60 ! DÉCADA DE ARROMBA: DOC. MUSICAL “EM DIAS DOURADOS E NOITES DE CHUMBO"


FOTOS/DANIEL SEABRA

Anos de contrastes sociais, políticos,morais e culturais - assim foi a emblemática trajetória da década de 60.

Que viu surgirem tendências emancipatórias de todos os níveis, desde as manifestações da esquerda às  ondas estudantis, dos pensamentos pacifistas aos avanços do feminismo e à inicialização efetiva  do gay power, da contracultura às explosões das vanguardas, das viagens pelo cosmos e pelos espaços siderais da mente.

Contraditoriamente, regrediu no acirramento da guerra fria , com a divisão do mundo metaforizada no Muro de Berlim, nos sequenciais golpes militares latino americanos,no fortalecimento dos reacionarismos direitistas e no crescimento dos conservadorismos evangélicos.

Mas alcançando outras compensações, na moda alternativa e unissex, na liberação do comportamento sexual e do pensamento crítico, equalizou, unificou, impulsionou marginalidades inventivas.

E entre o “faça amor, não faça a guerra”, sonhos lisérgicos e descompromissos geracionais hippies, acabou disseminando explosivos resultados na criação artística e na expressão literária. À estética  informal conscientizada da Nouvelle Vague responderam os ecos ideológicos nativos do Cinema Novo.

Saindo de Woodstock , com  revoluções por minuto, se fez  um rock mais energizante, postural e contestador – Marley/Hendrix/Joplin, poetizado –Dylan/Morrison ou  de acordes beatlemaníacos refinados.

E aí , na trilha da hora e vez pátria, na sofisticação do samba bossa novista, no aquarelismo tropicalista do proibindo proibir  e no descompromisso lúdico do udigrudi roqueiro Jovem Guarda, chega o musical 60!Década de Arromba.

Que, no ofício autoral dúplice – Marcos Nauer(texto)Frederico Reder(direção), inventaria musicalmente, com autoridade cênica,uma era dourada entre estilhaços de chumbo. Com verdade qualitativa na escolha e na exploração potencial dos elementos técnicos e artísticos. 

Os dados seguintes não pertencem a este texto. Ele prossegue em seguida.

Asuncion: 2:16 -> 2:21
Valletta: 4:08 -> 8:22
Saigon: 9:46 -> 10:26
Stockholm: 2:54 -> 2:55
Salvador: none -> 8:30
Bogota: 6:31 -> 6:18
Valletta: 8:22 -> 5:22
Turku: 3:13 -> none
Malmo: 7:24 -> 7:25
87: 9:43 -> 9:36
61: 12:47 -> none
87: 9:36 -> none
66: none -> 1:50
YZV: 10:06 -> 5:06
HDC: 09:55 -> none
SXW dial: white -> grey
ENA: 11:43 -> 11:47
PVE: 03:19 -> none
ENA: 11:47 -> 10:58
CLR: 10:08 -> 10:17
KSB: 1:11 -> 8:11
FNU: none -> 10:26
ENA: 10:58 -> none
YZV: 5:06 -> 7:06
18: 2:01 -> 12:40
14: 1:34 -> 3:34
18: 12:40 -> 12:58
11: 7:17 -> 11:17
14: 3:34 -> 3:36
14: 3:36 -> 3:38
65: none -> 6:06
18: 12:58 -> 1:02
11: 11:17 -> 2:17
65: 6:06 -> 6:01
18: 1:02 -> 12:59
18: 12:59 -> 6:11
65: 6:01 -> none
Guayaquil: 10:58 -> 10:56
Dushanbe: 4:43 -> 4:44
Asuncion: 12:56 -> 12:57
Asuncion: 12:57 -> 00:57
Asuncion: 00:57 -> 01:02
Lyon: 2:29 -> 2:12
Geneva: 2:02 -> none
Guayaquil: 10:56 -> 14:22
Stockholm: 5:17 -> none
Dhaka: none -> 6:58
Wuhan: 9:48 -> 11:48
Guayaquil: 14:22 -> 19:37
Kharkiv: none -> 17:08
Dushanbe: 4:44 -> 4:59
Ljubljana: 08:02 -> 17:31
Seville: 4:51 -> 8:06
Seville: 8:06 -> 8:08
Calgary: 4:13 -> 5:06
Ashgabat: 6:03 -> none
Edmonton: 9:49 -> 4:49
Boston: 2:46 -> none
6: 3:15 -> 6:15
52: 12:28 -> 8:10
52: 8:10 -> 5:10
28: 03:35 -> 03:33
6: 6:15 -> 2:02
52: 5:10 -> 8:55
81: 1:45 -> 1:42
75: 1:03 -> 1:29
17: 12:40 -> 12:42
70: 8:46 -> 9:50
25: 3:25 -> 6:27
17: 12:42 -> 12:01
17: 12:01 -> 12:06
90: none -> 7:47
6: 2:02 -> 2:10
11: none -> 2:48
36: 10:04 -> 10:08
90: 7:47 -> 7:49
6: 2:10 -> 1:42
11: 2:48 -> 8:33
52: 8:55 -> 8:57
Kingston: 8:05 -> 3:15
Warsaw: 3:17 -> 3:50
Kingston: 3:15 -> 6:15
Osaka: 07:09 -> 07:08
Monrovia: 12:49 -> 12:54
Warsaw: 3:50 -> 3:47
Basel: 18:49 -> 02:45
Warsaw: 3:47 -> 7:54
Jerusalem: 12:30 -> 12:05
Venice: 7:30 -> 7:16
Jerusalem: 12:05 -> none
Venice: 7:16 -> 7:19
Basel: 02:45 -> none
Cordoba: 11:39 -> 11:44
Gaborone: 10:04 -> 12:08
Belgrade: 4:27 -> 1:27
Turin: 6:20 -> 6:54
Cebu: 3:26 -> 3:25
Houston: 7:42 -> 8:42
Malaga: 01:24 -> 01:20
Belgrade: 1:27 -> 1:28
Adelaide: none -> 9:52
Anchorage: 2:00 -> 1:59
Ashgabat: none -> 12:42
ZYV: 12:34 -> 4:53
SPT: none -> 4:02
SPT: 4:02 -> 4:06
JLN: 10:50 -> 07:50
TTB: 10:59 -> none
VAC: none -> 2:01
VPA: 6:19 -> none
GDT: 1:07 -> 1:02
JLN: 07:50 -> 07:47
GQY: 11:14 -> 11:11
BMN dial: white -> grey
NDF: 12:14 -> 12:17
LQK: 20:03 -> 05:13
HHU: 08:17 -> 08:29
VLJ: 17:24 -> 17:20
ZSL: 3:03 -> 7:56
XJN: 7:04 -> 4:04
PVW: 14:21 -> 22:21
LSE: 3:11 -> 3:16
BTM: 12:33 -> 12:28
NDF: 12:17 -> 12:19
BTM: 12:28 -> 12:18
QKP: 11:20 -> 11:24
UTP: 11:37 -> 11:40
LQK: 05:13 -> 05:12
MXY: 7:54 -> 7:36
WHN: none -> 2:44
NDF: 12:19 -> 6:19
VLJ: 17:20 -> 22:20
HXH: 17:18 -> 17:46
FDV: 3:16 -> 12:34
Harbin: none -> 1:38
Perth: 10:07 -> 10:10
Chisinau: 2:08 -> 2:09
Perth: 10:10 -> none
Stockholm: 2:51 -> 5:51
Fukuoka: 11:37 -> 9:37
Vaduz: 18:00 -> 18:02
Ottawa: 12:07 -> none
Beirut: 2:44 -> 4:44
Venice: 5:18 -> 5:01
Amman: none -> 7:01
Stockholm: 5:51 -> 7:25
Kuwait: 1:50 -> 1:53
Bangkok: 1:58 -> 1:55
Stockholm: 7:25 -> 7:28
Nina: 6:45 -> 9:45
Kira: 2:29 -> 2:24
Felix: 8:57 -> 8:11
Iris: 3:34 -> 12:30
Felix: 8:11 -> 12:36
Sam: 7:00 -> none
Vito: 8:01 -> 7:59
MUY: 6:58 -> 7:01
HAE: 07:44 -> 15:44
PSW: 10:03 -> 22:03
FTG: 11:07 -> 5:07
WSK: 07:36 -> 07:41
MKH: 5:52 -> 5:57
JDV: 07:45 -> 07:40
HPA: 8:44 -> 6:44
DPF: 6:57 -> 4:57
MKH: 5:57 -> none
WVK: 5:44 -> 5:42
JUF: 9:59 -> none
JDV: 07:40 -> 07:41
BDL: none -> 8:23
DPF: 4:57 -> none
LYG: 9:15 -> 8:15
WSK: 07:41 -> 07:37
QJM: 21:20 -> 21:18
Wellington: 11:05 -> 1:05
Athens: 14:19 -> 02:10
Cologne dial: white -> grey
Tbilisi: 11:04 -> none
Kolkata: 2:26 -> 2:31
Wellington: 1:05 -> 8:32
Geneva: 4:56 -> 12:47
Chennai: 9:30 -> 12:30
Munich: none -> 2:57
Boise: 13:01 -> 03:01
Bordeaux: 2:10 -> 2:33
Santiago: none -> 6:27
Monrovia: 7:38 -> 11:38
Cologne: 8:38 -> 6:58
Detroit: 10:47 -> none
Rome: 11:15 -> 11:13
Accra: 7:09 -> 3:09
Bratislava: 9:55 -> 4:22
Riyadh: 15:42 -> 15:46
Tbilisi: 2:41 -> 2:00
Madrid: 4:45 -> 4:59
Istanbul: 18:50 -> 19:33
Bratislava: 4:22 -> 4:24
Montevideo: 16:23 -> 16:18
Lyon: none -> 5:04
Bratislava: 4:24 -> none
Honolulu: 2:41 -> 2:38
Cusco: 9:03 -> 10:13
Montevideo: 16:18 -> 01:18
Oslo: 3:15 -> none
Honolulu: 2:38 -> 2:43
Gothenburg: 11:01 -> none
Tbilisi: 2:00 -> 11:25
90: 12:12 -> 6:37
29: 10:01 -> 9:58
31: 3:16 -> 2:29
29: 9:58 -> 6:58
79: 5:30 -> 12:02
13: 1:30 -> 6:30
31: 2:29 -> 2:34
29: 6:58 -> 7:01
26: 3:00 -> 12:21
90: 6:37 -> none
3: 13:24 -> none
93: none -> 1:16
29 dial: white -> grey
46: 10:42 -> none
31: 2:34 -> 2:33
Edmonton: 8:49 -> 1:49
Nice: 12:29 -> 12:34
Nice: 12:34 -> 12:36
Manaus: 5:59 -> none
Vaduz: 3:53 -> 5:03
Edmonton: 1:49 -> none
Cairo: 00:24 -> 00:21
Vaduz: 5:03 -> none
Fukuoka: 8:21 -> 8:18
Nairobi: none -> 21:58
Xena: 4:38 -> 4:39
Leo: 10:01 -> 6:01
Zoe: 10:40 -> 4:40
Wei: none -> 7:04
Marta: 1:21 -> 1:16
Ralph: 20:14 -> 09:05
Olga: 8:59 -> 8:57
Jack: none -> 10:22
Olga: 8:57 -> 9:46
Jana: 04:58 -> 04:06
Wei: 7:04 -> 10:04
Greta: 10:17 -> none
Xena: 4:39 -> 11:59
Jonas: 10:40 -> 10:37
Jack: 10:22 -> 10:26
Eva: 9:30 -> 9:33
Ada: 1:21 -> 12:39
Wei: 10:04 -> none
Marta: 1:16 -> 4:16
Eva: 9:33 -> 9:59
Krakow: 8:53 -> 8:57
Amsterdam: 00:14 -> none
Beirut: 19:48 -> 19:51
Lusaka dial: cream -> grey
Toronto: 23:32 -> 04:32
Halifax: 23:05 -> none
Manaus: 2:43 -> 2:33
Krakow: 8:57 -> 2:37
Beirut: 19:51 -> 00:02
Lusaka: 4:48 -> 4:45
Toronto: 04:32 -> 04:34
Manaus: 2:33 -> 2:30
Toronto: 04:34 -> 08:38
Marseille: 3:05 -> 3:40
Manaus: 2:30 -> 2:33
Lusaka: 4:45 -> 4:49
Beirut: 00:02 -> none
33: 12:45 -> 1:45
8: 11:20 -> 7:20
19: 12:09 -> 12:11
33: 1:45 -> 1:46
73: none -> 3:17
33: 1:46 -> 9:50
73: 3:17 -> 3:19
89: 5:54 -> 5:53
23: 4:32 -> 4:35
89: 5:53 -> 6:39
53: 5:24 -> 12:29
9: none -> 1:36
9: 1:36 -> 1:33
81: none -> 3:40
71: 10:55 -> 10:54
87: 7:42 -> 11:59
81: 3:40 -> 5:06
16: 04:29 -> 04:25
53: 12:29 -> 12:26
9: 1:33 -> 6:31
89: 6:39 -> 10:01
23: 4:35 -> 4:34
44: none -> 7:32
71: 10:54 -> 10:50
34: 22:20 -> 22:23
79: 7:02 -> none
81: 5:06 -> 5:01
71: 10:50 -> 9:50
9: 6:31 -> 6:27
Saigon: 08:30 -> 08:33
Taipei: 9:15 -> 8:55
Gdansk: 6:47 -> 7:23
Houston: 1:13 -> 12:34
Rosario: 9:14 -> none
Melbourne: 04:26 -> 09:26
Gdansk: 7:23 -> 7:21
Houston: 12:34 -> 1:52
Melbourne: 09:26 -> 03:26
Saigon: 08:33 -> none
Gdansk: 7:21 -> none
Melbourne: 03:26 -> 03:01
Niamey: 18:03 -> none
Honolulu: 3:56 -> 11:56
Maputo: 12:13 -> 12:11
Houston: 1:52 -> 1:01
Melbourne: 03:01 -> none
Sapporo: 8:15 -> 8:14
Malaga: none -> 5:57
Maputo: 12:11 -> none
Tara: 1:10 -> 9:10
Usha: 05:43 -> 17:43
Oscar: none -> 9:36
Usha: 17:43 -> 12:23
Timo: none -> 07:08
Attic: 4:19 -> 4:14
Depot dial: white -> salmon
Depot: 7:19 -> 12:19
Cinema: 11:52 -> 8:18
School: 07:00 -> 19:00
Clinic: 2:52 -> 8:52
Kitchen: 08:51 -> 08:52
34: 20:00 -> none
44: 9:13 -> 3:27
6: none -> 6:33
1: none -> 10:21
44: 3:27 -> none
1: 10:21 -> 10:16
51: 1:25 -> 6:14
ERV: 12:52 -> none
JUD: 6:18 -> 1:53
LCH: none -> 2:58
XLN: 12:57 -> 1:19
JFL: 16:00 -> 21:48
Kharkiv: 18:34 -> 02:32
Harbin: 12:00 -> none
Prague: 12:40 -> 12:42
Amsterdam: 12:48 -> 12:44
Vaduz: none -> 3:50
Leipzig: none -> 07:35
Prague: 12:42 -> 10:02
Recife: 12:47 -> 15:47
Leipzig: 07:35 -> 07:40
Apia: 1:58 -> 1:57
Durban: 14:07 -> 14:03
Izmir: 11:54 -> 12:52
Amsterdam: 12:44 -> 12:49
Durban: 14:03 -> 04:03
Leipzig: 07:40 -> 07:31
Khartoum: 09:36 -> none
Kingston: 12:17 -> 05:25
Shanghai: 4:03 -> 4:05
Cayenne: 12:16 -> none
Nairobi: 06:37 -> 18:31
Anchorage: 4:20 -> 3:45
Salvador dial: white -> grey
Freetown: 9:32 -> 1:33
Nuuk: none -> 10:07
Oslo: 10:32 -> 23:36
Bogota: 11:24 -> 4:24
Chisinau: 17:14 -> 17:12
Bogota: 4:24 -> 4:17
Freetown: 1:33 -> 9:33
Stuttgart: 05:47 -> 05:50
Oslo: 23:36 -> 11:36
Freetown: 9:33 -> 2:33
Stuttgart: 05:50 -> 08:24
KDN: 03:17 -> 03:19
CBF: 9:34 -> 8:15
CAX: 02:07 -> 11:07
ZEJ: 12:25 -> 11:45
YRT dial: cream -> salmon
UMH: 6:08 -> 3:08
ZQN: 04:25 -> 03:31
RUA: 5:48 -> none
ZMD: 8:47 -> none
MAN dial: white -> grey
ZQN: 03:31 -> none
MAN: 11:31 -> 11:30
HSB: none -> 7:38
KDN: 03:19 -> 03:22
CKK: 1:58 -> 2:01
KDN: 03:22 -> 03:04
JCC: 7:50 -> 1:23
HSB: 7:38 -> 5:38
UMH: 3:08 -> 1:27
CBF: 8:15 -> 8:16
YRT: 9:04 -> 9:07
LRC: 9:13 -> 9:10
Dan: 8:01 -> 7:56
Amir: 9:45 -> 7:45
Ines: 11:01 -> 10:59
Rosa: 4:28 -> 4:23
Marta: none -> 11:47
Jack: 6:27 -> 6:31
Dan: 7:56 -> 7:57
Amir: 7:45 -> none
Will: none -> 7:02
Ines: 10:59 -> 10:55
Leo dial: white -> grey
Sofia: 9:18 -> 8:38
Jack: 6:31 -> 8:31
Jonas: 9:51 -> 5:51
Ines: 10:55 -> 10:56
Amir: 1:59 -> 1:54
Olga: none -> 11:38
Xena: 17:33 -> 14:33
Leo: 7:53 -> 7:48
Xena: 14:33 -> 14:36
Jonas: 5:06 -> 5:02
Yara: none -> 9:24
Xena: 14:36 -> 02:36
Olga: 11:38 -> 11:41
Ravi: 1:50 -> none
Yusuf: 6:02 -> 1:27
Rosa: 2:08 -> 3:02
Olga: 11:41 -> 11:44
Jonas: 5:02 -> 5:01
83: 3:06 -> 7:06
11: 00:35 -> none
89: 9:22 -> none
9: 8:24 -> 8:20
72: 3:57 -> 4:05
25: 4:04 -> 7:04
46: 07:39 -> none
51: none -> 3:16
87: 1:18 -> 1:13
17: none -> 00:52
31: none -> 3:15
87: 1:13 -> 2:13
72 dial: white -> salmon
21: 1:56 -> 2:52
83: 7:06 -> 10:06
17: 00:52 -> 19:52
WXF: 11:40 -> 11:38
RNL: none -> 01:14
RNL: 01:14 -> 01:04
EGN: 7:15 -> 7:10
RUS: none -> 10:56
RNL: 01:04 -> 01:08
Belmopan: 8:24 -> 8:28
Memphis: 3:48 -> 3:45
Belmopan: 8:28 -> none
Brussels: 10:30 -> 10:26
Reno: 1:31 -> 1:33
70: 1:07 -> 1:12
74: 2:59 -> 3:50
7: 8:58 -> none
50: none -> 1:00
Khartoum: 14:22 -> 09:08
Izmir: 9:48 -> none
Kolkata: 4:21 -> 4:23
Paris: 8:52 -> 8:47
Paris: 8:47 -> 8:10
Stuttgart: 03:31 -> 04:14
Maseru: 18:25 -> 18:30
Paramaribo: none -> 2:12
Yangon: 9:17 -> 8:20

De acerto nos aportes cenográficos retrôs/pectivos (Natália Lana) e na competência artesanal dos efeitos luminares(Daniela Sanchez) e videográficos(Thiago Stauffer).E, ainda, no esteticismo chamativo dos figurinos (Bruno Perlatto), na efusiva sincronicidade coreográfica (Victor Maia) e, especialmente, no requinte irrepreensível da direção musical( Tony Lucchesi).

Quanto ao elenco, o conjunto atrai pela organicidade representativa, pelo grau emotivo de sua entrega à fisicalidade gestual, pelo apuro vocal e maturidade de talento. Com destaques , entre tantos, para Erika Afonso, Cássia Raquel, Leandro Massaferi, Mateus Ribeiro e Marcelo Ferrari. Sem falar na carismática entrada de Wanderléa, revelando convicção de presença estelar e admirável folego setentão.

Em meio a tantos ingredientes para um bolo só, apenas um não lhe dá o necessário sabor. A extensão exagerada do espetáculo tornando mais perceptíveis as fragilidades na construção dramatúrgica, sem aparar seus excessos informativos, recortar mais os temas e editar melhor seu torrencial intervencionismo visual.

Mas, enfim, arrebentando com boas sacadas, abafando com brotos legais e papos firmes, gamando com suas canções,a receita faz o público degustar pilotando carangos, vibrando conclusivo, a uma só voz, 60! Década de Arromba é uma brasa, mora?...


                                            Wagner Corrêa de Araújo


60! DÉCADA DE ARROMBA -Doc. Musical está em cartaz no Teatro Net/Copacabana, quinta e sexta, às 21h;sábado, às 17h30m e às 21h30m; domingo, às 18h. 180 minutos. Até 19 de fevereiro.